- Wirja: People on the Move
- Itinerant artists, everlasting artworks
Art owes many a masterpiece to painters, sculptors, composers and other creative geniuses who left their native countries and settled abroad.
Composer Mauricio Kagel was born into a Jewish family that had fled from Russia to Argentina in the 1920s. He was self-taught as a composer when he arrived in Cologne on a grant from the German Academic Exchange Service. Settling in Cologne - the capital of ‘new music’ - Kagel would attend and later teach at the iconic Darmstadt summer course and become an icon of the avant-garde. He was also active in the fields of film and photography, proving that the possibilities of music are inexhaustible.
Tamara Łempicka was one of Poland’s most important female artists.
Born in Warsaw, Łempicka moved to Saint Petersburg before travelling to Paris to pursue studies in painting. She was a well-known figure in the City of Light but left France for good at the outbreak of World War II. After having married Baron Raoul Kuffner (earning her the nickname “Baroness with a Brush”), she moved to the United States in 1939. 35 years later she resettled in Mexico, where she died in 1980. Łempicka’s style is an original blend of neoclassical, cubist, art deco and abstract elements, resulting in striking, colourful canvases. They often feature a strong female protagonist, mirroring the panache of their creator.

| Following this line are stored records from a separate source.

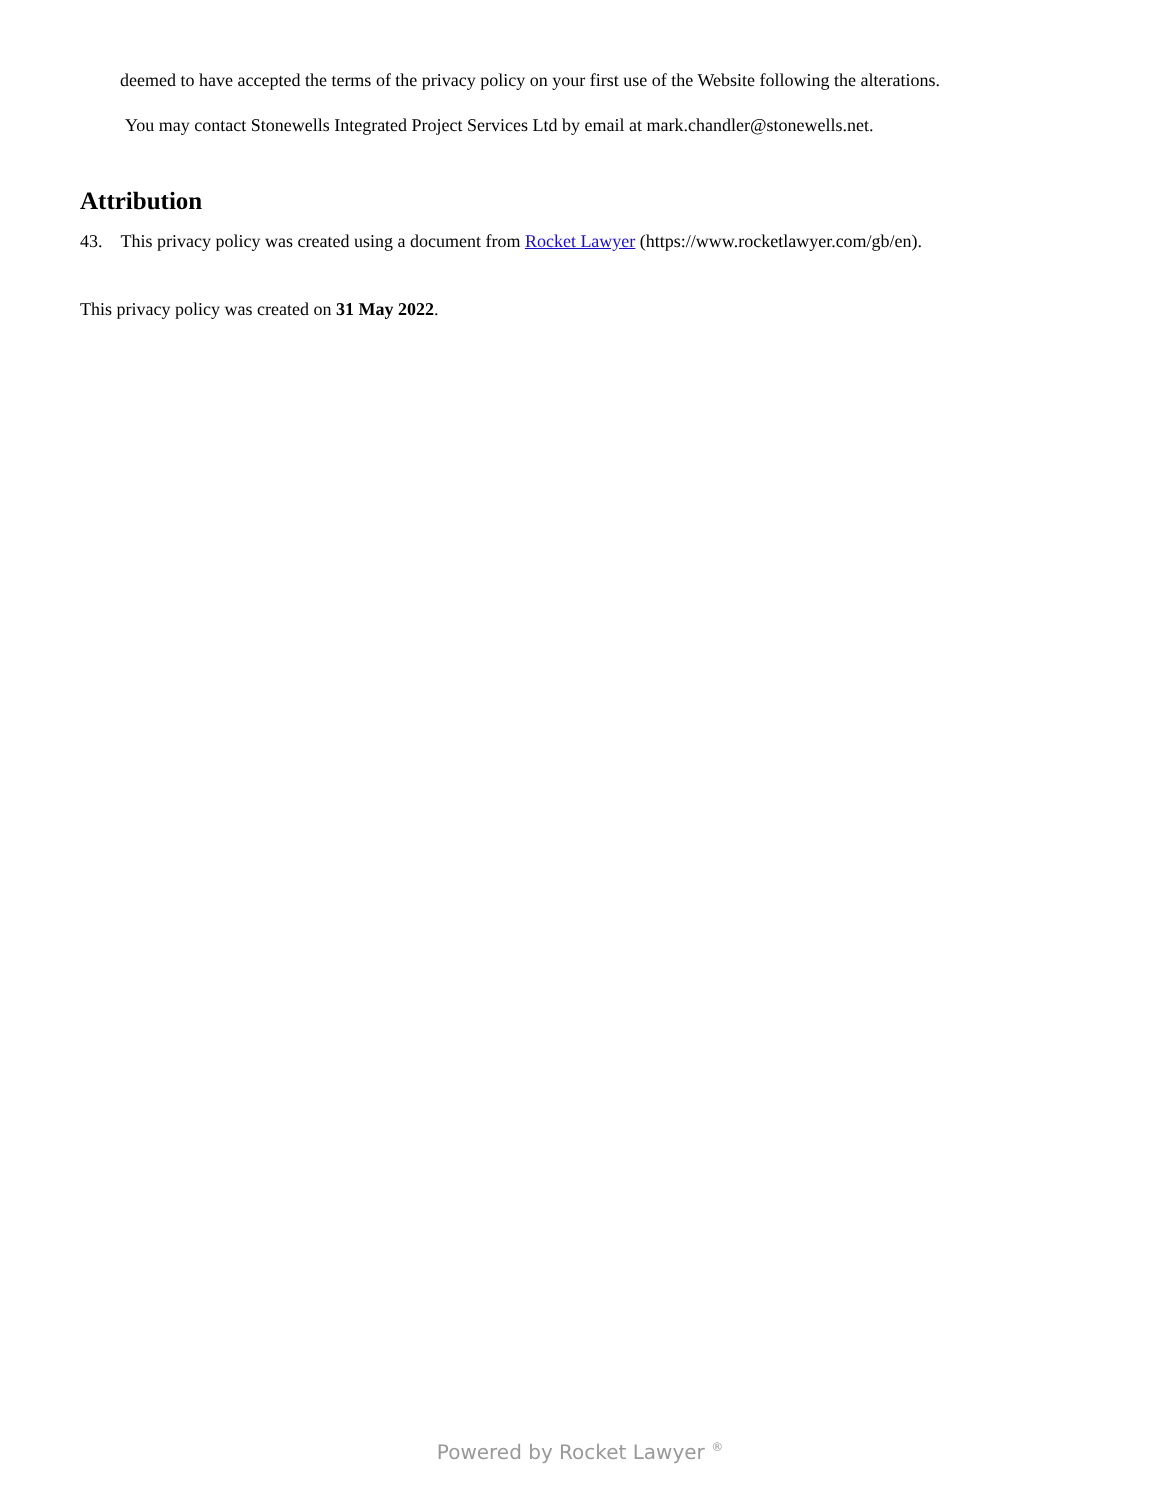deemed to have accepted the terms of the privacy policy on your first use of the Website following the alterations.
You may contact Stonewells Integrated Project Services Ltd by email at mark.chandler@stonewells.net.
Attribution
43. This privacy policy was created using a document from Rocket Lawyer (https://www.rocketlawyer.com/gb/en).
This privacy policy was created on 31 May 2022.
Powered by Rocket Lawyer <sup>®</sup>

The life of one of the great Serbian novelists, Miloš Crnjanski, was a succession of migrations too. He was born in Čongrad (southern Hungary), grew up in Timisoara (western Romania), Rijeka (a seaport in Croatia) and Vienna, fought in World War I and then moved to Paris and Tuscany. In the 1920s he spent seven years in Pančevo and Belgrade to then serve twice at the Yugoslav Embassy in Berlin. In the late 1930s, he worked in Rome, travelled across Spain and summered in Lisbon. An extensive period was spent in exile in London (1941-1965) before he finally returned to Belgrade.
Apart from being a diplomat and a journalist, Crnjanski was an established poet and author. His most prominent work is the historical novel Migrations (Seobe) of which he wrote the first volume in 1929 and the second as an immigrant in London in 1962. The plot is set in the 18th century during a war between France and Austria, focusing on the absurd cruelties history inflicts on private life. The book was translated into many languages and made into a movie by Aleksandar Petrović.
Crnjanski is just one of many creators whose life as well as their work have been influenced by migration. In the oeuvre of fashion designer Hussein Chalayan, migration even is a dominant theme.
Chalayan was born in Nicosia in 1970 in Cyprus, at that time divided due to ethnic conflicts between the Turkish and Greek Cypriot communities. His family left Cyprus for England in 1978, where Chalayan attended Central Saint Martins College of Art and Design and established his own fashion label in 1994.
I am obsessed with migration, historical debate, geography and how they influence culture.
Hussein Chalayan
The silhouette shown at the left represents an iconic moment on Chalayan's 2002-2003 Fall / Winter runway: a lone Asian model, dressed in an ethnic, eastern Turkish costume, stood still for fifteen minutes. After this thought-provoking silence, other models joined her, wearing layers of western menswear fabric. The designer did not comment on the performance, considering the clothes themselves to be his main mean of expression.